I still keep several releases of Russians and have received and installed
some of this years release. I think the breeder said the yellow/white line
(whatever that means). Too early to tell about those as most the bees are
from the split.
However the queens I looked at had good patterns and had been busy. One
hive had the tell tale single queen cell with a good queen. I never remove
their single queen cell. I never saw another race keep such a cell but
insures that the hive survives if the queen dies. Most Russian single queen
cells occur in the supercedure position but I am no expert on the Russian
bee like some on BEE-L.
I like the Russian bee( or I would not keep buying!) but they have got
things I like and things I do not like but all beekeeping is local .

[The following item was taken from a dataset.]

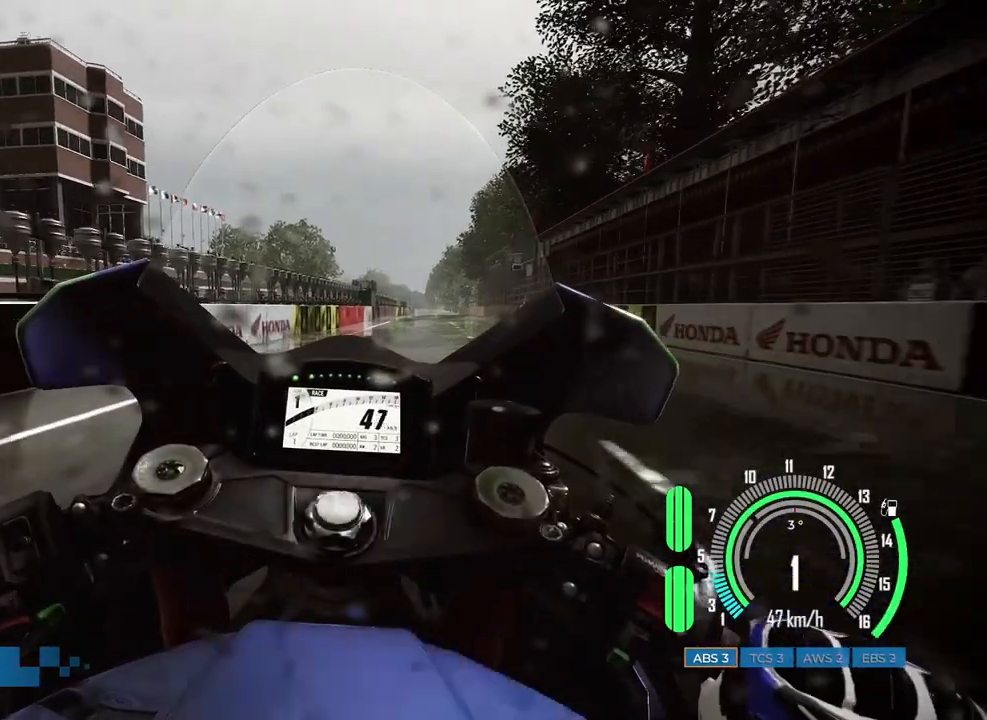
{"keys": ["w"], "mouse": [], "events": [[33, "d", "down"], [117, "d", "up"], [250, "d", "down"], [350, "d", "up"]]}
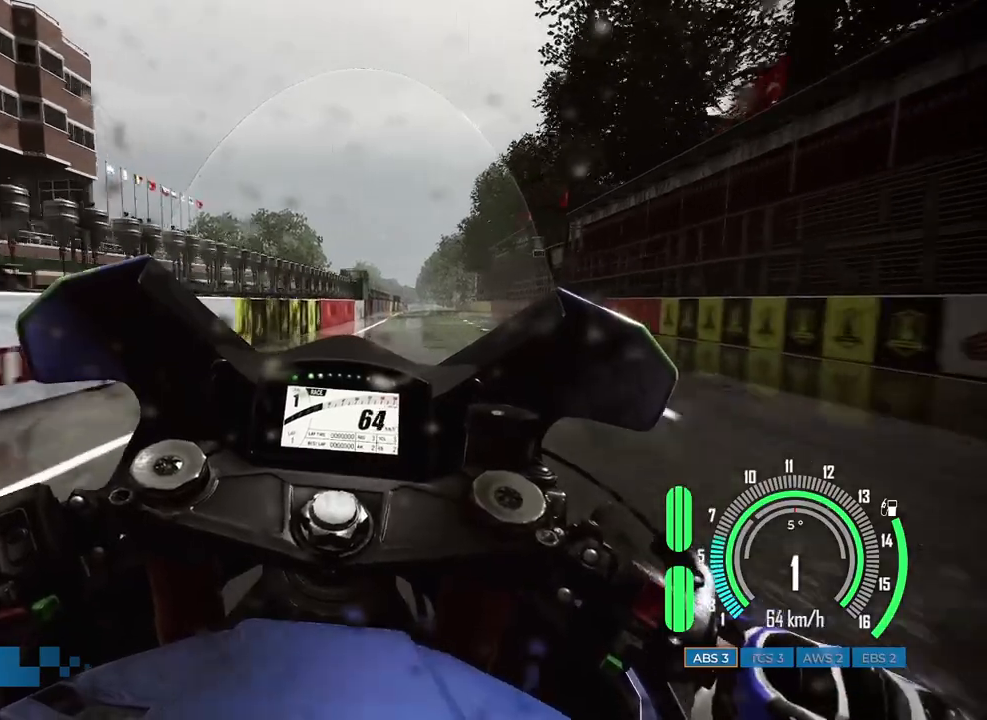
{"keys": ["w"], "mouse": [], "events": [[233, "d", "down"], [317, "d", "up"]]}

The Russian queen breeder I received my Russian/Russian queens from says he
has used no treatments for nine years but we both agree about the points
which do not fit into my operation. All the Russian queen breeders I have
dealt with have been very honest about their bee.
In my operation the best bee is a bee which does not shut down egg laying
with cool weather in spring. Both the Russian & carniolans do. The Italians
do not.
You notice these things when you keep different races in different areas and
yards. I need all hives up to maximum number of bees right now. Not in two
weeks.
However I would recommend all races to a hobby beekeeper! Try the Russian!